Július Kánássy

Personal information
- Date of birth: 11 March 1934 (age 91)
- Place of birth: Košice, Czechoslovakia

Senior career*
- Years: Team / Apps / (Gls)
- 1953: Lokomotíva Košice
- 1954–1956: Spartak VSS Košice
- 1957–1959: Slovan Bratislava
- 1959–1968: Jednota/VSS Košice

International career
- Czechoslovakia B / 2 / (0)

= Július Kánássy =

Czechoslovak soccer player (born 1934)

Július Kánássy (born 11 March 1934 in Košice, Czechoslovakia), original Hungarian name: Kánássy Gyula, nicknamed Šušu, Egérke or Garrincha from Košice, is a former Slovak football winger and later coach. He played for Lokomotíva Košice (1953), Spartak VSS Košice (1954–1956), Slovan Bratislava (1957–1959) and ended his career in Jednota/VSS Košice (1959–1968). Kánássy made over 300 appearances at Czechoslovak Football.

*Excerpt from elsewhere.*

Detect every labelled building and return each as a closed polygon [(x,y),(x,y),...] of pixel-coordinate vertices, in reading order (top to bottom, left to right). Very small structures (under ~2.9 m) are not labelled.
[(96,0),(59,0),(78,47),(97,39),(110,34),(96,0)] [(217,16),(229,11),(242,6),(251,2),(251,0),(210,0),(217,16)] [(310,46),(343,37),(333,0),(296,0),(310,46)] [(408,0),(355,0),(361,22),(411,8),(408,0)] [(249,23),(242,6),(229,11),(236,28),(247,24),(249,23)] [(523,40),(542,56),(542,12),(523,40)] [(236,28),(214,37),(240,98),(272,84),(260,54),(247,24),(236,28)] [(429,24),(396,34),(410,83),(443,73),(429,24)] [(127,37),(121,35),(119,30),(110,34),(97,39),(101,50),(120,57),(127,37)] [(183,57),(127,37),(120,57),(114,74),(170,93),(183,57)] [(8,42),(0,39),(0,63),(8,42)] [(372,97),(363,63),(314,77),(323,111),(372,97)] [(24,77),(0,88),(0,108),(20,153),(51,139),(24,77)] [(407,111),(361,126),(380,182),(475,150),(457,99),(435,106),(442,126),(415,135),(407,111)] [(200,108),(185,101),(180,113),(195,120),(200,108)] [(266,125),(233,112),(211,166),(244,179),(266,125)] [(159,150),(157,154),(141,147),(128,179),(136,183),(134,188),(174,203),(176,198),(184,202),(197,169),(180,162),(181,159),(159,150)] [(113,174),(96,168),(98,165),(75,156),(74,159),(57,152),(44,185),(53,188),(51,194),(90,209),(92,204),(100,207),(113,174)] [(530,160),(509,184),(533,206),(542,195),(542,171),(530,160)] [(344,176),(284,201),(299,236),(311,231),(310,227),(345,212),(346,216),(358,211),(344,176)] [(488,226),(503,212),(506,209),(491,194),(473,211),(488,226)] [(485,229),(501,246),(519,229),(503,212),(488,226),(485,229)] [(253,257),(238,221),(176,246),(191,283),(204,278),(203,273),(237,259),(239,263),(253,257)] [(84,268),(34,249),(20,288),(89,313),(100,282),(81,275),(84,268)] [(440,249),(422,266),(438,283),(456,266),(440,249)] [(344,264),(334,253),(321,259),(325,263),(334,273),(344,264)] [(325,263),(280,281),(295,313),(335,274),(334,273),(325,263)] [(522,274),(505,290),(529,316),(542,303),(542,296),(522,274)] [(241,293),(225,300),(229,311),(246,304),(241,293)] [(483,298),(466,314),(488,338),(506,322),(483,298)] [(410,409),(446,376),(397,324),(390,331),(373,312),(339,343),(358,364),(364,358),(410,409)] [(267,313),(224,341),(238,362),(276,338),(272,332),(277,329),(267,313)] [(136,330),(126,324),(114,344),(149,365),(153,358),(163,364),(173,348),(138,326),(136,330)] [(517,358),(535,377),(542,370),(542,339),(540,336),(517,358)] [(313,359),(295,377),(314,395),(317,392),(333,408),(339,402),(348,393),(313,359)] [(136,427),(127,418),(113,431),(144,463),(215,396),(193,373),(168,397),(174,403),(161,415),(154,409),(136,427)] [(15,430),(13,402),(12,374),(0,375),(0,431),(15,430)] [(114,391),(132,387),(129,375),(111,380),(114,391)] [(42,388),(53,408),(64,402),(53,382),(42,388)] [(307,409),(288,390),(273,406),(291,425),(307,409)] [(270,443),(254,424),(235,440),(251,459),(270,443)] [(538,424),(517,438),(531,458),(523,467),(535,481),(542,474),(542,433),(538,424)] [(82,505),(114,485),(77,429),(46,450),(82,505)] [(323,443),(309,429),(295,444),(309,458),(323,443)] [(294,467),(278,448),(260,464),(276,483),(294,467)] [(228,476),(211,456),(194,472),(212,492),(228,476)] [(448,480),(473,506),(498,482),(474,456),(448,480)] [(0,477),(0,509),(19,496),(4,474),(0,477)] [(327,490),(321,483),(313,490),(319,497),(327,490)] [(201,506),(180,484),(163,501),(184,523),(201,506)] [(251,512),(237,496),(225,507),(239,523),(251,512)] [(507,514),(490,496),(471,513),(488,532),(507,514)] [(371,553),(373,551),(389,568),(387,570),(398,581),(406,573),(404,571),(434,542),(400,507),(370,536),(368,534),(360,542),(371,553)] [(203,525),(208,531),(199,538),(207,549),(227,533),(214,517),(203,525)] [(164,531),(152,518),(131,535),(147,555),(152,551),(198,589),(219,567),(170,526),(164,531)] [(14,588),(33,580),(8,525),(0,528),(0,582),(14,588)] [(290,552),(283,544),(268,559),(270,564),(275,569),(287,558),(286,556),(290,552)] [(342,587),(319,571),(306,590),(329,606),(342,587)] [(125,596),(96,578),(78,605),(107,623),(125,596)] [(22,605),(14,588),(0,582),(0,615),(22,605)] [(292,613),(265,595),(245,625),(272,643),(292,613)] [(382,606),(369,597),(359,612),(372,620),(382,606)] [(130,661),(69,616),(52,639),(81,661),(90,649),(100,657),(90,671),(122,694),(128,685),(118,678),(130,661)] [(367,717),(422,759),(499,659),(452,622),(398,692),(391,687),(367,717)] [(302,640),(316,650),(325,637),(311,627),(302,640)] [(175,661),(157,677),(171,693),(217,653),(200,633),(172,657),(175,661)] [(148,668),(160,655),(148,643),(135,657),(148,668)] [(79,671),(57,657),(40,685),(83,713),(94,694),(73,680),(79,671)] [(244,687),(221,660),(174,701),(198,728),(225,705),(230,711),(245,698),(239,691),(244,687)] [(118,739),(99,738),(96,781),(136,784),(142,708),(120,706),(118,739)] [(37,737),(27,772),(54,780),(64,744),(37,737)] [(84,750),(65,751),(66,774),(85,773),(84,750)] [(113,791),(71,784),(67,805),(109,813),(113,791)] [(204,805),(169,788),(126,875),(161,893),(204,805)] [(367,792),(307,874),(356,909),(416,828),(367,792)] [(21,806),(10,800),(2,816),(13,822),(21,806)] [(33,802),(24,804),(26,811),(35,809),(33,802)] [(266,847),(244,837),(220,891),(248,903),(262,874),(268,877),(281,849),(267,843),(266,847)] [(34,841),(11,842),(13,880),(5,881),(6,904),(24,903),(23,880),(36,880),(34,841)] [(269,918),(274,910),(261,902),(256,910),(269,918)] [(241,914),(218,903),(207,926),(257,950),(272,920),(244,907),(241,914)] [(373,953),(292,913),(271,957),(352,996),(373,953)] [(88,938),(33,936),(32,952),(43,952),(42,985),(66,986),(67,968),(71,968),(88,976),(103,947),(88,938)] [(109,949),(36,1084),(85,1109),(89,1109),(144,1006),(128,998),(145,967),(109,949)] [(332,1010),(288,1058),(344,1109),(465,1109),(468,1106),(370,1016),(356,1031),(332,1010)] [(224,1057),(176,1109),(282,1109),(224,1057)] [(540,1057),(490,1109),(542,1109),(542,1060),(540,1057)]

Kánássy was capped twice for the Czechoslovakia national football B team and 7 times for Czechoslovak youth squads but he never got a chance at the First team.

He acted as assistant coach at VSS Košice alongside Jozef Vengloš in the 1970–71 season when club finished second at the Czechoslovak First League.